We discussed the flaws in mental accounting and how it negatively impacts our financial decision-making process. A key fundamental flaw in mental accounting is the effect of framing.
Framing is how we tend to view our mental accounting decisions. For example say you go to the big box store and look at the newest in computer tablets and you find a tablet you like for $500 but remember that the discount store around the corner is selling the same tablet for $400. It is an easy decision to buy at the discount store and save $100. The next day you go shopping for a new bed, and you find the one you want for $3000, but the store around the corner is selling the same bedding for $2900 saving you $100. Yet this time you purchase the $3000 bedding. Why did you make this decision? It is due to framing, in each case you saved the same $100, yet your framing of the matter was based upon the rate of discount. The 20% discount was far greater in your mind then the approx. 3.0%discount for the bedding. The reality is in both cases you would have saved the same amount of money $100 but chose to ignore the $100 savings in the second circumstance.
The danger of framing is what your benchmarks are and if these reference points are consistently meaningful. If the reference point becomes tied to a discount you will consistently make poor decisions about money.
Investment psychology becomes even more important as these investment decisions have numerous variables that can be mismanaged through poor mental accounting. These mistakes with money are constantly made by the majority of investors.
Your financial decision-making process is the foundation to any investment success.
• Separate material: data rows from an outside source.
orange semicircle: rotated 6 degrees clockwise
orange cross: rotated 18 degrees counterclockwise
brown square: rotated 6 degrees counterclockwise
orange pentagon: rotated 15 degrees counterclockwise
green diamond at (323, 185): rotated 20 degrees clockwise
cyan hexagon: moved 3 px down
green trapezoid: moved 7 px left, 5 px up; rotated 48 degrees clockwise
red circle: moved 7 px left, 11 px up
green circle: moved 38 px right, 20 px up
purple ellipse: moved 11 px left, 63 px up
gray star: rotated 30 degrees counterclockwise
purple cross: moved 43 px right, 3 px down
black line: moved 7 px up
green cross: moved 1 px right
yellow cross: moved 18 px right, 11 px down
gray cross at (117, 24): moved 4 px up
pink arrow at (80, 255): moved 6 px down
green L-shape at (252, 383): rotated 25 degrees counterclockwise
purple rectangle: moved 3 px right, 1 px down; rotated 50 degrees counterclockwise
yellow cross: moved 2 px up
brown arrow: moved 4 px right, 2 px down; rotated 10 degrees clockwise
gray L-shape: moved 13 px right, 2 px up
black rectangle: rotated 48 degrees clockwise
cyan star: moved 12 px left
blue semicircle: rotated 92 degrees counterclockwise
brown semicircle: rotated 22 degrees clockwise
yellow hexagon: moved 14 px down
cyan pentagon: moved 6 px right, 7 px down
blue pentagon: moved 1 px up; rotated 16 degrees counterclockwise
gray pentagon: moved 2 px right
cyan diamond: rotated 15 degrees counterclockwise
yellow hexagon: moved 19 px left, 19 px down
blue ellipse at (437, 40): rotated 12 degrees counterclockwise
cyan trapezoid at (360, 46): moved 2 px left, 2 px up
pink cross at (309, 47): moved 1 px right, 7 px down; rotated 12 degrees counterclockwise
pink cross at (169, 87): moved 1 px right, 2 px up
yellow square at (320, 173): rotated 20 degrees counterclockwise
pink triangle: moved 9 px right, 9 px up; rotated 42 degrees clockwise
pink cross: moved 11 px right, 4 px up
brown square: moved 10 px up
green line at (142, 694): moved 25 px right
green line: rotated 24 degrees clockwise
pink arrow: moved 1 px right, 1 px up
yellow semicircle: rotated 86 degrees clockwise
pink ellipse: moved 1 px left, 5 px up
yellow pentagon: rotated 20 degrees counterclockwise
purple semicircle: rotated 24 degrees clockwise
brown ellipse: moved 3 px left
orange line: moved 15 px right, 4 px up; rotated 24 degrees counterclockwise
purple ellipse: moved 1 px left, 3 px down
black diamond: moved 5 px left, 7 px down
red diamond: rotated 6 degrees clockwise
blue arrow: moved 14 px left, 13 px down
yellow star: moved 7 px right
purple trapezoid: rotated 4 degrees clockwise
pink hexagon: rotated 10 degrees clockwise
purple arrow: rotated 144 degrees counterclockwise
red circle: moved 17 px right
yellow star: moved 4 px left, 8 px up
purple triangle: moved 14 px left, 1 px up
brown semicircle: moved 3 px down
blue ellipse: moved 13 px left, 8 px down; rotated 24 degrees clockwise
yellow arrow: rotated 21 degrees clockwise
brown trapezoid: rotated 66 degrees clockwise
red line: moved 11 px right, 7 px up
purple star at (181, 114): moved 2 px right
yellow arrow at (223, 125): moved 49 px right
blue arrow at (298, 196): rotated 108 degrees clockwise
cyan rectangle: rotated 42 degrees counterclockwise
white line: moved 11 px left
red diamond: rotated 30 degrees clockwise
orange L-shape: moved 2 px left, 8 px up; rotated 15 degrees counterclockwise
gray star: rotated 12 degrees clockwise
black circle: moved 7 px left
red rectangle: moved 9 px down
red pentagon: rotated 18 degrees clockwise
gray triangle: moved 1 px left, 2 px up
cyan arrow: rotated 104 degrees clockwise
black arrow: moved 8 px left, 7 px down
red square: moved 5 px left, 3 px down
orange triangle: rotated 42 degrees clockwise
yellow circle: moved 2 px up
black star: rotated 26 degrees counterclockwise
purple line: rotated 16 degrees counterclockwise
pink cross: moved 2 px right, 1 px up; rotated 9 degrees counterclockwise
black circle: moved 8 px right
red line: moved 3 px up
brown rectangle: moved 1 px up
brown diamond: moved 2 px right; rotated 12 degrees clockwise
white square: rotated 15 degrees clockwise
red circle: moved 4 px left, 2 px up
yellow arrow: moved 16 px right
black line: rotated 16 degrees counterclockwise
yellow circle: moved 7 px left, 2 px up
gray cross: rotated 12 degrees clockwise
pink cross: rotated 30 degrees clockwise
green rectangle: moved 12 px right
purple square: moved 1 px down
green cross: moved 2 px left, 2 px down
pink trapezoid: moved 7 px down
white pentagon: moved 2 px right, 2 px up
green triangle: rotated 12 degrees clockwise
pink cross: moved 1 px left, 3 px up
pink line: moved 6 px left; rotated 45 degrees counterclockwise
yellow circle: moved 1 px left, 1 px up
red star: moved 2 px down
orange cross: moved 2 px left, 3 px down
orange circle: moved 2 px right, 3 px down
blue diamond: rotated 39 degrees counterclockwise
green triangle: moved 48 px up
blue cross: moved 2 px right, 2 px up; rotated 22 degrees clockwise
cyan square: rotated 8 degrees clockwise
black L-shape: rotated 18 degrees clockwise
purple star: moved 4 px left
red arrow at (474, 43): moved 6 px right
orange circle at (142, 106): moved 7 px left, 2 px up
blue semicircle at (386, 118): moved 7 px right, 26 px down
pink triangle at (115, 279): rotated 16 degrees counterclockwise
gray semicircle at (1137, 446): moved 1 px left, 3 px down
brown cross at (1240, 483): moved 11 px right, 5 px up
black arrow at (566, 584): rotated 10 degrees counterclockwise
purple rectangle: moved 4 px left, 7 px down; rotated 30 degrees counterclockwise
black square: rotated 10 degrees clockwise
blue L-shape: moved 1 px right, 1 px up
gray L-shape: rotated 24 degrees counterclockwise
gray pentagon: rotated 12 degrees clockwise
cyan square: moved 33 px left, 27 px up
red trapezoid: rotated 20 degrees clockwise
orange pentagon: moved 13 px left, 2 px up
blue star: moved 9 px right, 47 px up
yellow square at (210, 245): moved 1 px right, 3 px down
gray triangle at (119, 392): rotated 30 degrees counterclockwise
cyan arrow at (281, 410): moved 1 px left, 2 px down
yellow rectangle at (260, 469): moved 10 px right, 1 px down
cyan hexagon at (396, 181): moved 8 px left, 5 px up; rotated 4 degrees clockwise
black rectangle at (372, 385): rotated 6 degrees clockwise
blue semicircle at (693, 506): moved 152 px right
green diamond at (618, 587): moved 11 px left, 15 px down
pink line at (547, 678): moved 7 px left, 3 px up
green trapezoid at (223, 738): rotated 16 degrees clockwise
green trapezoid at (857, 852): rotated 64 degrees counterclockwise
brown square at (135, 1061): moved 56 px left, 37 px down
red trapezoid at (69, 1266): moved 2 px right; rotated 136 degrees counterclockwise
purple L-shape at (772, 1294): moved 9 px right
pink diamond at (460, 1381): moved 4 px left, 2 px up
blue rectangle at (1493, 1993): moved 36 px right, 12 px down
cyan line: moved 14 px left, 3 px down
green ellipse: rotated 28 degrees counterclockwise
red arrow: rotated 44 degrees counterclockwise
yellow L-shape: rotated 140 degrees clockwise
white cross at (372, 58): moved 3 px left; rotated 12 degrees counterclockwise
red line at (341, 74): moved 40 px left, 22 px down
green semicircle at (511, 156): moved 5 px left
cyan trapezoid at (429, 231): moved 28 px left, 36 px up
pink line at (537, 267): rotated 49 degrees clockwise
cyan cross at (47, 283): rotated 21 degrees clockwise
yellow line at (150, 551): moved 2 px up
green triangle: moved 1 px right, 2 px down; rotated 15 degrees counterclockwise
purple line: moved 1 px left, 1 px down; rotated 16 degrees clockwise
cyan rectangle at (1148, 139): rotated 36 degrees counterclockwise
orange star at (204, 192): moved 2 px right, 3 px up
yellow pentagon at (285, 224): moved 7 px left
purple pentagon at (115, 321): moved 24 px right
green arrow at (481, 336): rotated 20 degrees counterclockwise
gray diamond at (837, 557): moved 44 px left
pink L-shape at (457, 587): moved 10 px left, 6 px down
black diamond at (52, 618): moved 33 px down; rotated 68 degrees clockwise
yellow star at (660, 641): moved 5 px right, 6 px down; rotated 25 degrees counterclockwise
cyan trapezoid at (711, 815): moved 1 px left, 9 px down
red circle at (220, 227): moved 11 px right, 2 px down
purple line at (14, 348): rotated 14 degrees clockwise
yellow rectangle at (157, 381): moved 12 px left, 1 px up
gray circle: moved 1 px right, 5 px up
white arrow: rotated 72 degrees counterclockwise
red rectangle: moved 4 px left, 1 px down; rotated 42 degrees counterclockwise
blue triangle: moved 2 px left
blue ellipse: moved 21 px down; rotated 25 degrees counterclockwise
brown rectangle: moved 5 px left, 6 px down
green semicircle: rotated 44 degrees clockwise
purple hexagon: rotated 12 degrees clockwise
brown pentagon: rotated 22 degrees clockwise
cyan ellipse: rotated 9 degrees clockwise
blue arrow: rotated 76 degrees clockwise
In my private practice I had used an Insurance company who created a marketing campaign in which they would provide Susan B Anthony Silver Dollars for us to hand out on initial prospect interviews. The slogan was “Even the US Government makes mistakes with money.” (the Susan B Anthony was minted the same size as the quarter, and many people purchased $3 Cokes at the soda machines) Most prospects found this humorous until they were exposed to the reality of how their financial decision-making process was consistently causing them painful mistakes with money.
Your focus point is once again in your money journal. Reflect back on what your focus has been with regards to sales. What is the last item you bought on sale and what was the deciding factor. Identity these for small and large ticket items and see if the mental accounting bias of your framing has caused you a loss of money. Once you identify what are important reference points for you, an understanding of the framing process will be easy to identify.  This self-understanding of your specific financial decision-making process will be the first building block that needs to be in place before you can successfully insulate and inoculate you from scams, fraud and predatory sales tactics.